The micro-loan P2P movement is on the rise, largely spurred by millennials whose relatively small savings have traditionally been excluded from the lending market. Fintechs like RateSetter service a relatively untapped consumer market, with Milsom adding: ‘they know from experiences with other disruptive platforms like Uber and AirBnB, that online offerings can often provide a significantly better deal to consumers than traditional providers.’
Online banking apps: who wore it best
The Commbank App is arguably the most comprehensive of the big four’s apps, with cardless ATM transactions, Facebook money transfers, card-blocking/limiting, and international transfers all offered from your device. ANZ’s Go Money offers secure mobile/bill payments as well as quick transfers from a contact list, with both Westpac and NAB offering similar products (with added iWatch compatibility!). As mobile apps continue to overtake more traditional banking methods, the increased quality and convenience can only mean positive things for the customer.
Facebook chips in
Speaking at the Australian Financial Review (AFR) Banking and Wealth Summit, Paul McCrory, head of financial services Australia at Facebook, said the social network has built “huge mobile platforms” that see 11 million Australians a day. With great scale comes great opportunity, and Facebook recognises the potential in partnering with Australian banks.
Banks are mobile businesses as well, except they also have this legacy that sit behind them.
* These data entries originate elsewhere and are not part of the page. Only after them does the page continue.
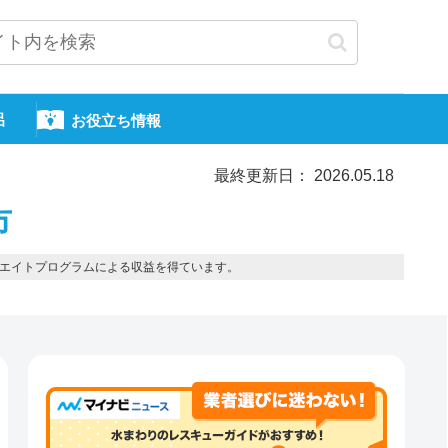
呂
お役立ち情報
最終更新日： 2026.05.18
市
エイトプログラムによる収益を得ています。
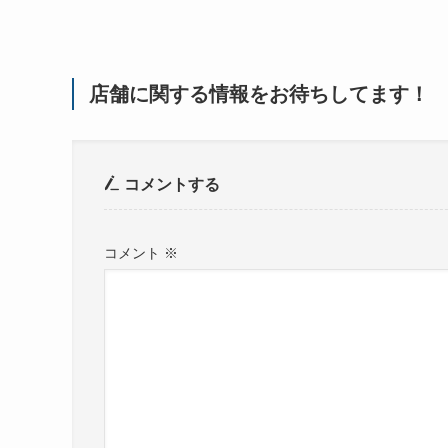
店舗に関する情報をお待ちしてます！
コメントする
コメント
※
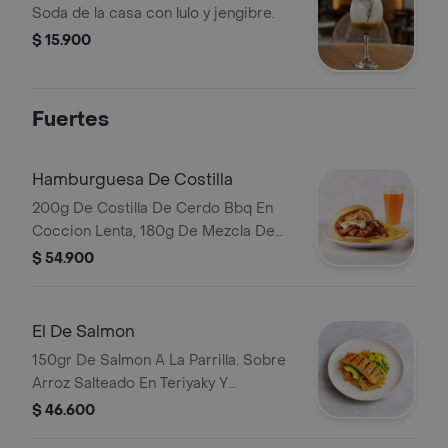
Soda de la casa con lulo y jengibre.
$ 15.900
Fuertes
Hamburguesa De Costilla
200g De Costilla De Cerdo Bbq En
Coccion Lenta, 180g De Mezcla De
Carne Premium, Sour Cream Picoso Y
$ 54.900
Cebolla Crispy. Acompanado De Papa
Francesa O Casco.
El De Salmon
150gr De Salmon A La Parrilla. Sobre
Arroz Salteado En Teriyaky Y
Almendras Garrapinadas,
$ 46.600
Acompanado De Zanahoria, Ensalada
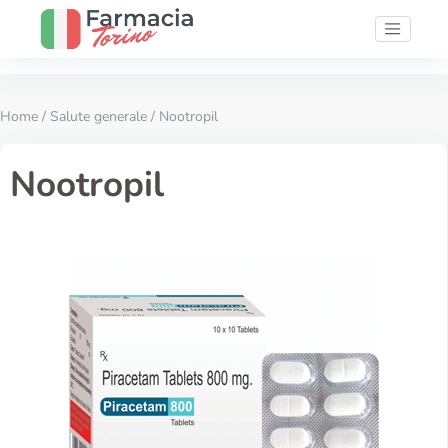
Home
/
Salute generale
/ Nootropil
Nootropil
How do we help partner with this vast scale we’ve got, to help a bank, for example, drive digital options? How do we help the banks drive more and more people to use mobile services of some description, rather than having to go to a branch?
For Facebook, opportunities abound beyond bridging the technology gaps of less agile legacy companies. Just last week, Facebook endorsed Kai — arguably the hottest chatbot sensation in the world right now. Available in the US as of last week, the highly sophisticated banking bot helps users manage money, track expenses, and make payments via Facebook Messenger, Slack, and SMS. WIRED’s Cade Metz reviews the MyKai experience in detail, from the anxieties around plugging in a third-party startup to secure bank accounts, to the novelty of a seamless, natural conversation about spending habits:
I just asked a bot to tell me how much I spent on coffee this past month. And a few moments later, it replied. “Let’s see,” it said. “You spent $199.83…” “Thank you,” I told the bot. And it responded with a big yellow smiling emojicon.
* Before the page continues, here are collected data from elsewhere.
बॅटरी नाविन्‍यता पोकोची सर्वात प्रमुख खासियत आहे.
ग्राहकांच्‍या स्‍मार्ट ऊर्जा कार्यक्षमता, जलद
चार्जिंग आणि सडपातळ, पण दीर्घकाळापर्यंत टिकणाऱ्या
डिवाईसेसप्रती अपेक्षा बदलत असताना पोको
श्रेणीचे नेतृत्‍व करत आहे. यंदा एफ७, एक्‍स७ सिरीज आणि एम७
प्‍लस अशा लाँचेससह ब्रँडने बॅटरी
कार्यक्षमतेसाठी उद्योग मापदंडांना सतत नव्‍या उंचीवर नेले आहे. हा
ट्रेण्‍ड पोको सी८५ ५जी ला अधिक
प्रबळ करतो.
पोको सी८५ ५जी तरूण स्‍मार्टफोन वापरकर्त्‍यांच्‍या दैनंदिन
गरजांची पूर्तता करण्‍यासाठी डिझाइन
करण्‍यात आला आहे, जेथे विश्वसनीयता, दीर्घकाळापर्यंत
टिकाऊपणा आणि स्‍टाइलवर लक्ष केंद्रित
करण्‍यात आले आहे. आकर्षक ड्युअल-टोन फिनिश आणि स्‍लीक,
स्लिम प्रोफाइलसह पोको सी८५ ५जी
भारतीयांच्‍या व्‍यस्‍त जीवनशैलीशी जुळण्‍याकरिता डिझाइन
Naturally, the immediate response to ‘plugging in’ a chatbot as an intermediary buffer between you and your bank might be one of concern, but it might be useful to think of MyKai as a helpful assistant or translator by your side in a crowd, rather than the valet you ‘chuck your keys’
at to. While the experience is designed to be seamless, MyKai doesn’t really ‘plug in’ directly to your bank at all: it requests specific information about transactions and balances from an aggregator that works with your bank, only upon your request. This aggregator securely conveys the requested information by code. Payment-wise, MyKai uses the payment app Venmo through its standard interface.
From bill-splitting to stock-trading
If you’re going to spend your money, do it wisely: ATM Hunter lets you find the closest ATMs sorted by branch and location, saving you both search time and withdrawal fees.
For the mobile investor, financial powerhouse Bloomberg released its own app as a portal for finance and business news offering market data and portfolio tracking directly from Wall St.
Splitting bills is an ugly, if inevitable part of our social lives — Splitwise turns an awkward situation into a fair one, organising IOUs into easy-to-read lists, with an option for email alerts. Sister-app, Plates, does the same for meal-splitting, taking into account extras like drinks and entrees, and dividing the bill between dinner guests accordingly.
Mo’ money + less arguments = happy days.